Wednesday, November 15, 2023
History of The Marcels
Back in the early 2000s, when I started blogging heavily on baseball and hockey, I was intrigued, then aghast at the "forecasting" systems being offered, some for a price. They all came with a pseudo-promise of some sort or other.
This is the same thing with the stock market that I used to follow back in the 1990s. I saw an article at the time about evaluating stock predictions. And wouldn't you know it: only one of the ten brokerage houses even beat the index. Basically, nobody can predict anything really. No one has any special insight. You throw thousands of people together, and Random Variation will simply start putting some folks ahead of others.
It's also when I learned how Mutual Funds would get above-average results: you'd have a fund company that has two similar types of funds. One will do better than the other. Guess what happens: one absorbs the assets of the other, but NOT the history. So, now you get survivorship bias: all the remaining mutual funds are above average! And then they create a NEW second one, to keep that cycle going.
This is also how they sell those free betting tips. You call some 1-800 number with three picks being offered for free. Well, they set up 8 different lines, each with a different combination of picks. One of them will get all of them right, and therefore 12.5% of the callers will be happy with those results, and stick with that phone line.
Anyway, back to baseball. I decided to try my hand at forecasting. I started with something simple, and just used the three most recent seasons. It worked pretty well. Then I started adding more and more. And something curious happened. It would help for 51% of the batters and hurt 49% of the batters. No matter what I tried, other than age, nothing really stuck much. A different 51% of batters helped, but no real bias.

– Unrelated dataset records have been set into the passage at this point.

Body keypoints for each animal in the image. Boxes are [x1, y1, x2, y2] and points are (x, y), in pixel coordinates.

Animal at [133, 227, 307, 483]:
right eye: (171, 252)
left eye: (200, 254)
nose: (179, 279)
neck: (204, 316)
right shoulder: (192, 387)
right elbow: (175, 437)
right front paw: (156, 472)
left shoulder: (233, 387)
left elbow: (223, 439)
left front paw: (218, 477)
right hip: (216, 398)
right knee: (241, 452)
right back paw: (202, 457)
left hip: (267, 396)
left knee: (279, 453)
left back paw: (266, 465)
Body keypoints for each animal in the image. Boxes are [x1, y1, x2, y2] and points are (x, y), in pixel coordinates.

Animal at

Each iteration was alot of work, for such little gain. So, I decided to take a step back and decided to have as my baseline just a Naive model: last three seasons, age, and regression.

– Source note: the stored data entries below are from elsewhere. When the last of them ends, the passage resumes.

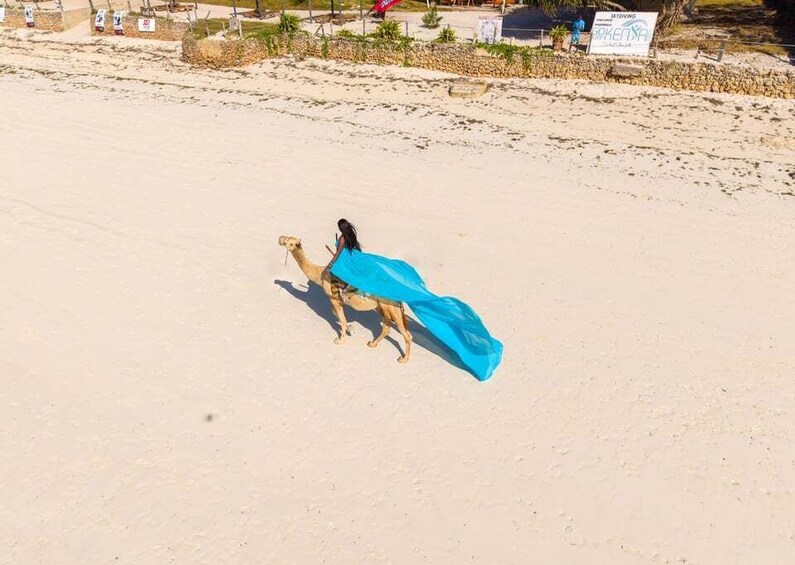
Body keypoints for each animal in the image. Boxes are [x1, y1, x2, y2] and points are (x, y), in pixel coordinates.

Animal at [278, 236, 413, 363]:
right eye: (286, 240)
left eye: (291, 243)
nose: (280, 241)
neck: (320, 274)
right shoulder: (339, 301)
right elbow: (338, 315)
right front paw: (351, 330)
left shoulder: (333, 298)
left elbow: (341, 319)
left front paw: (341, 339)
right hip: (381, 307)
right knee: (386, 327)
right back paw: (372, 344)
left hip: (391, 307)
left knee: (405, 333)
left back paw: (404, 359)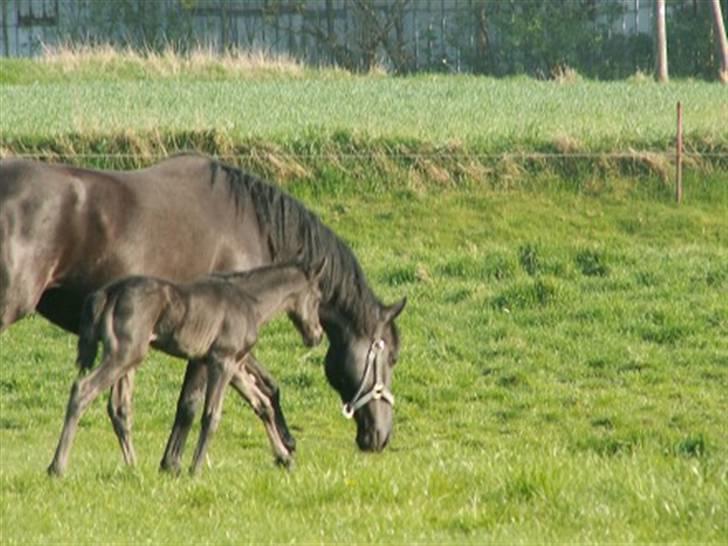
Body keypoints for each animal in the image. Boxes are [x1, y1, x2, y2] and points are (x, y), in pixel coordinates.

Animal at [0, 153, 406, 468]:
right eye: (388, 357)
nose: (381, 436)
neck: (250, 223)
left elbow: (265, 387)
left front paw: (285, 446)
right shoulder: (212, 346)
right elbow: (191, 405)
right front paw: (173, 464)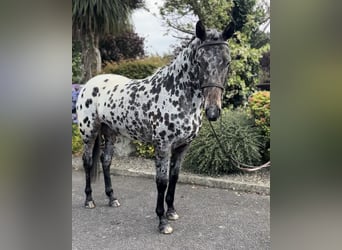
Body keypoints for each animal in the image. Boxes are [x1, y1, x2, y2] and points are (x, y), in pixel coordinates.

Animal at [75, 20, 235, 233]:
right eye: (200, 62)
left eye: (227, 62)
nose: (213, 111)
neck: (175, 92)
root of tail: (89, 84)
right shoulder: (163, 146)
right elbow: (162, 181)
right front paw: (162, 221)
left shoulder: (182, 147)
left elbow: (174, 178)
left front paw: (171, 212)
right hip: (89, 132)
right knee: (87, 162)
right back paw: (89, 200)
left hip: (110, 132)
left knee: (106, 161)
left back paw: (112, 198)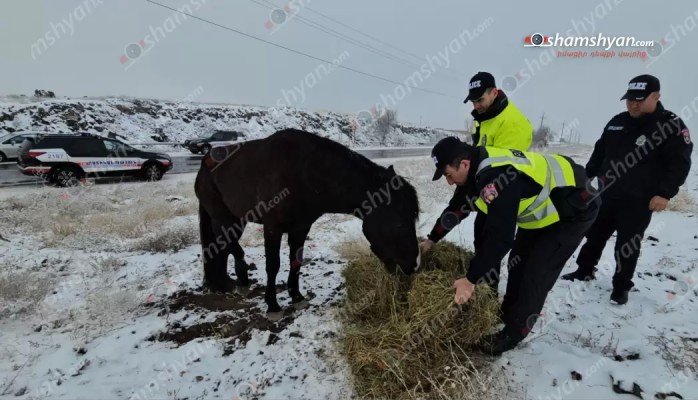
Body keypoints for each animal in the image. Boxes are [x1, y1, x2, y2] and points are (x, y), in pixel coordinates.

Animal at [190, 129, 418, 316]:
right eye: (400, 222)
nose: (413, 265)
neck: (304, 173)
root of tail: (204, 163)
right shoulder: (272, 229)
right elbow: (273, 265)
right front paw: (273, 305)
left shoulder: (301, 227)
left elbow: (296, 260)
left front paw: (296, 296)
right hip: (223, 218)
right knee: (226, 243)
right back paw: (240, 279)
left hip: (237, 219)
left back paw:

Then, I compared that to what was being published publicly, and something interesting happened: the Naive model was as good, or better than virtually everything out there. So, instead of trying to improve the model to try to get every little gain, I decided to publish as-is, and call it Marcel The Monkey Forecasting System, aka The Marcels, as the basic most simple forecasting system anyone should expect. So, instead of trying to be the best, I'm basically saying: this is the worst (acceptable). And boy did that clear the field. If you can't beat The Marcels, then what is the value-added of your system?

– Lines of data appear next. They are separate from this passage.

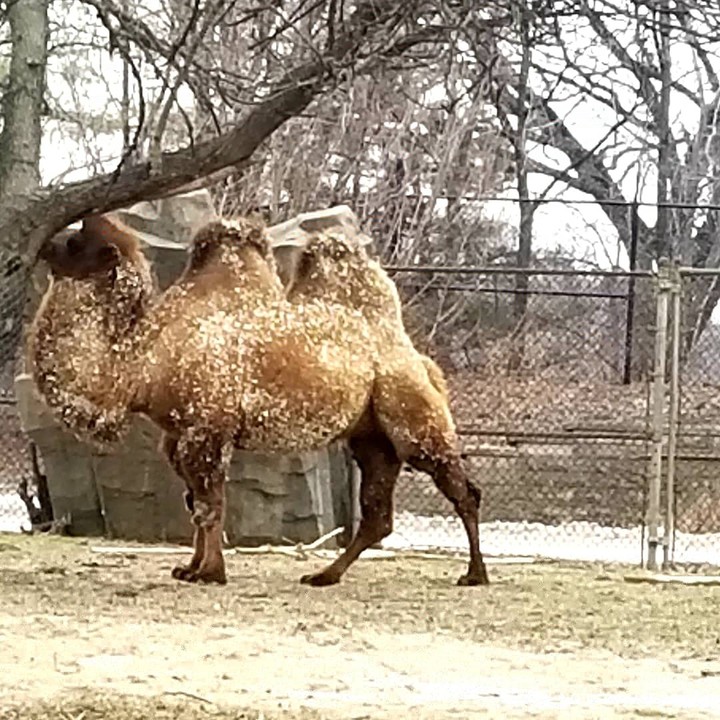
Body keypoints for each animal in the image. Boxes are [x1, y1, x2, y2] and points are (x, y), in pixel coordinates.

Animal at [28, 214, 489, 587]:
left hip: (412, 416)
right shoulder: (177, 437)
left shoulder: (207, 429)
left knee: (463, 490)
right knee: (378, 517)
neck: (144, 363)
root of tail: (421, 360)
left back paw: (475, 574)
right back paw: (323, 575)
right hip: (372, 437)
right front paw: (190, 569)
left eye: (76, 243)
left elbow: (210, 505)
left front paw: (211, 573)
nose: (44, 245)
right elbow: (196, 504)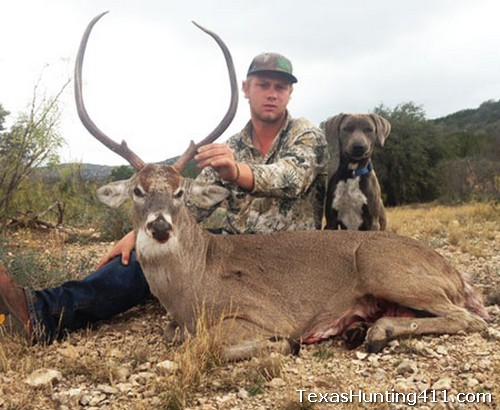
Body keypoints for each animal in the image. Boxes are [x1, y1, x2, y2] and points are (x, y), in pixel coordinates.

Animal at [75, 12, 488, 360]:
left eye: (180, 193)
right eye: (138, 191)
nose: (160, 226)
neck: (190, 288)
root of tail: (455, 273)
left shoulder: (261, 313)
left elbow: (214, 345)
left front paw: (285, 344)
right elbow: (174, 335)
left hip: (384, 269)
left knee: (472, 319)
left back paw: (376, 331)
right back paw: (363, 329)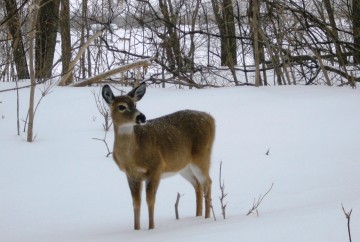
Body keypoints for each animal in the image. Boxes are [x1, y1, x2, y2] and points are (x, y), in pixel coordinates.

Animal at [101, 83, 214, 231]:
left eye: (135, 104)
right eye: (121, 106)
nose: (142, 117)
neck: (132, 156)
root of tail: (211, 119)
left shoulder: (156, 167)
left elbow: (150, 200)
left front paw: (151, 228)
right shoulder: (131, 174)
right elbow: (136, 202)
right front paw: (136, 229)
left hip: (202, 156)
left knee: (207, 182)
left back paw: (206, 218)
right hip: (183, 165)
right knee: (198, 184)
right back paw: (198, 216)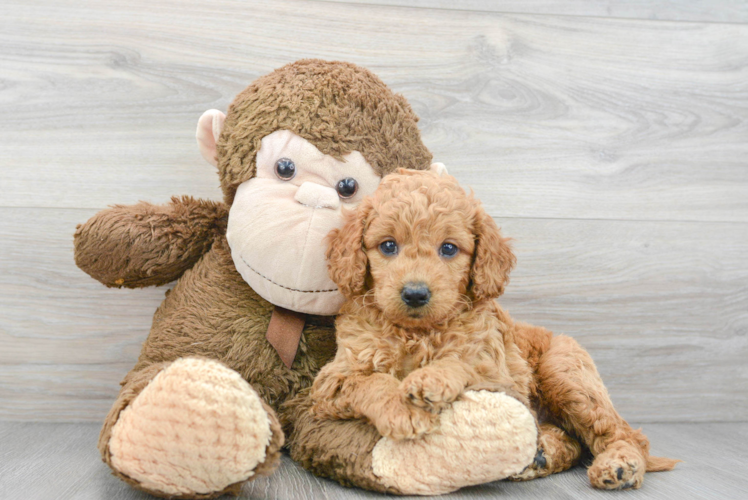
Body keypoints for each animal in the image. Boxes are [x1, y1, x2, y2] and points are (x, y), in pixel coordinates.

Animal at [310, 170, 532, 440]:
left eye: (449, 248)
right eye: (388, 245)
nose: (415, 294)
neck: (416, 334)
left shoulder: (502, 379)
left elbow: (461, 363)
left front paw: (431, 379)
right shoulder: (334, 378)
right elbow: (372, 381)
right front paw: (402, 408)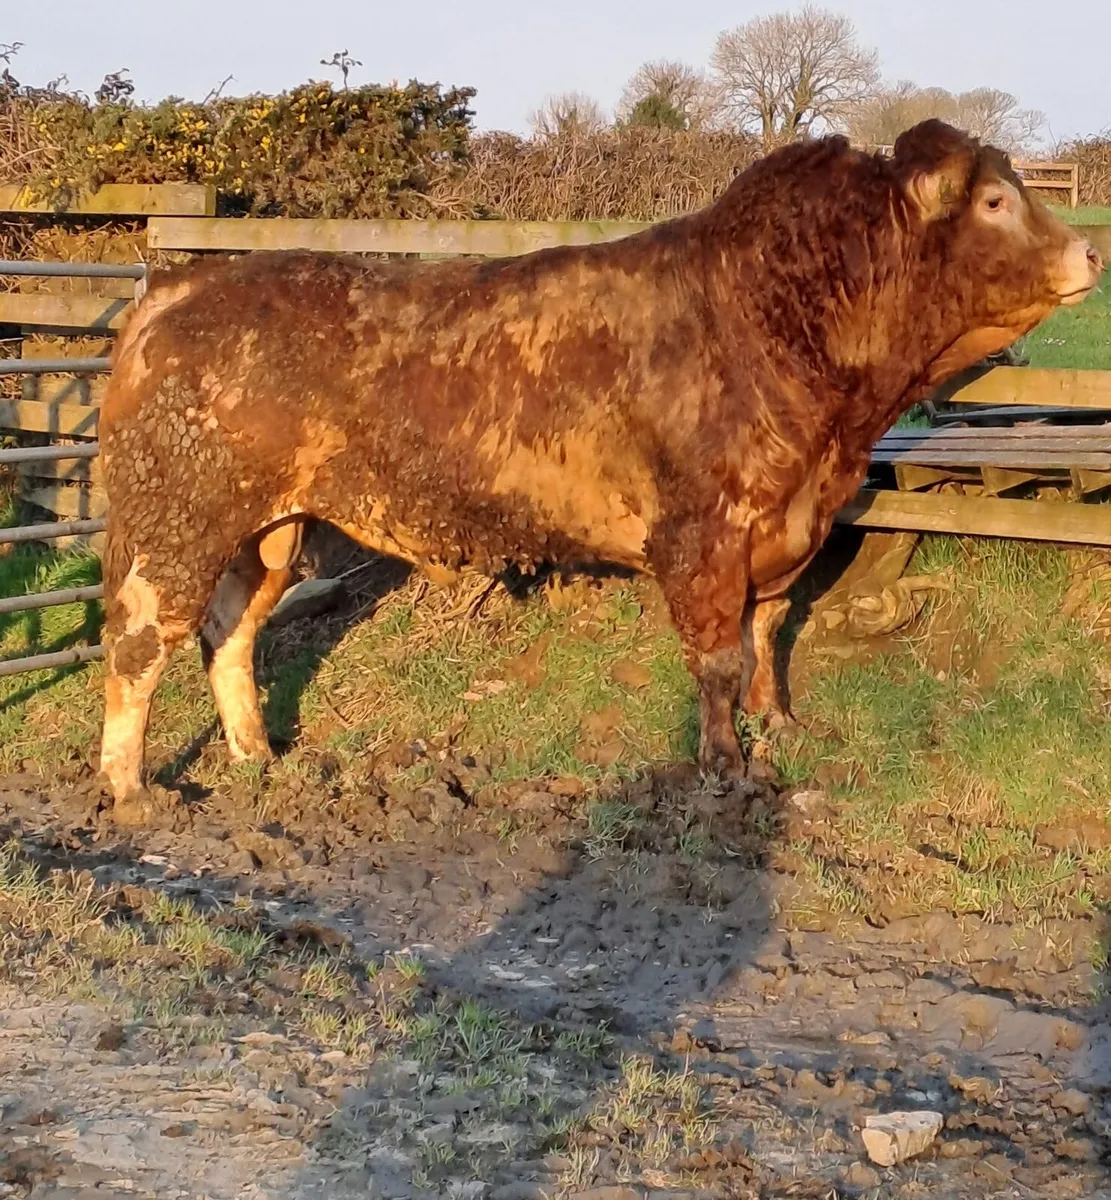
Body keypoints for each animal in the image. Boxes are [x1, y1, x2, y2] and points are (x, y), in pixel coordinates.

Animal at [95, 119, 1102, 819]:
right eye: (994, 202)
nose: (1089, 249)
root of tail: (183, 283)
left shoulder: (786, 530)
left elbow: (766, 633)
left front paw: (779, 723)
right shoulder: (701, 537)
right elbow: (717, 660)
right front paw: (725, 765)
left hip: (266, 531)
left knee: (228, 632)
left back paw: (256, 753)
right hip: (179, 524)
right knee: (140, 641)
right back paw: (132, 789)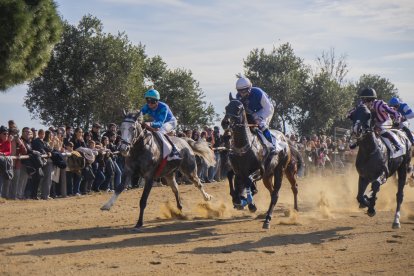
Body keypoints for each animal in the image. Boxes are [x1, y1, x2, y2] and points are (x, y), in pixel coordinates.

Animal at [220, 95, 304, 229]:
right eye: (226, 107)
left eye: (238, 108)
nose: (225, 123)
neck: (244, 146)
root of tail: (285, 139)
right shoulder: (238, 171)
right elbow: (230, 176)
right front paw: (237, 199)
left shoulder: (259, 170)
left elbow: (249, 182)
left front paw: (250, 204)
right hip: (268, 177)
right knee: (272, 191)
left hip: (282, 170)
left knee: (282, 191)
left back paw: (271, 218)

And so, I published it, and kept it up for a while. In the meantime, others have implemented my model (though without me checking their code, so I can't confirm they are totally faithful, but, I'm sure they are all excellent).
And that's how The Marcels work and came to be.
What simple changes would you make to improve it even more?
Seems as if ballpark adjustments could help? Forecasting players with no playing time as something less than average?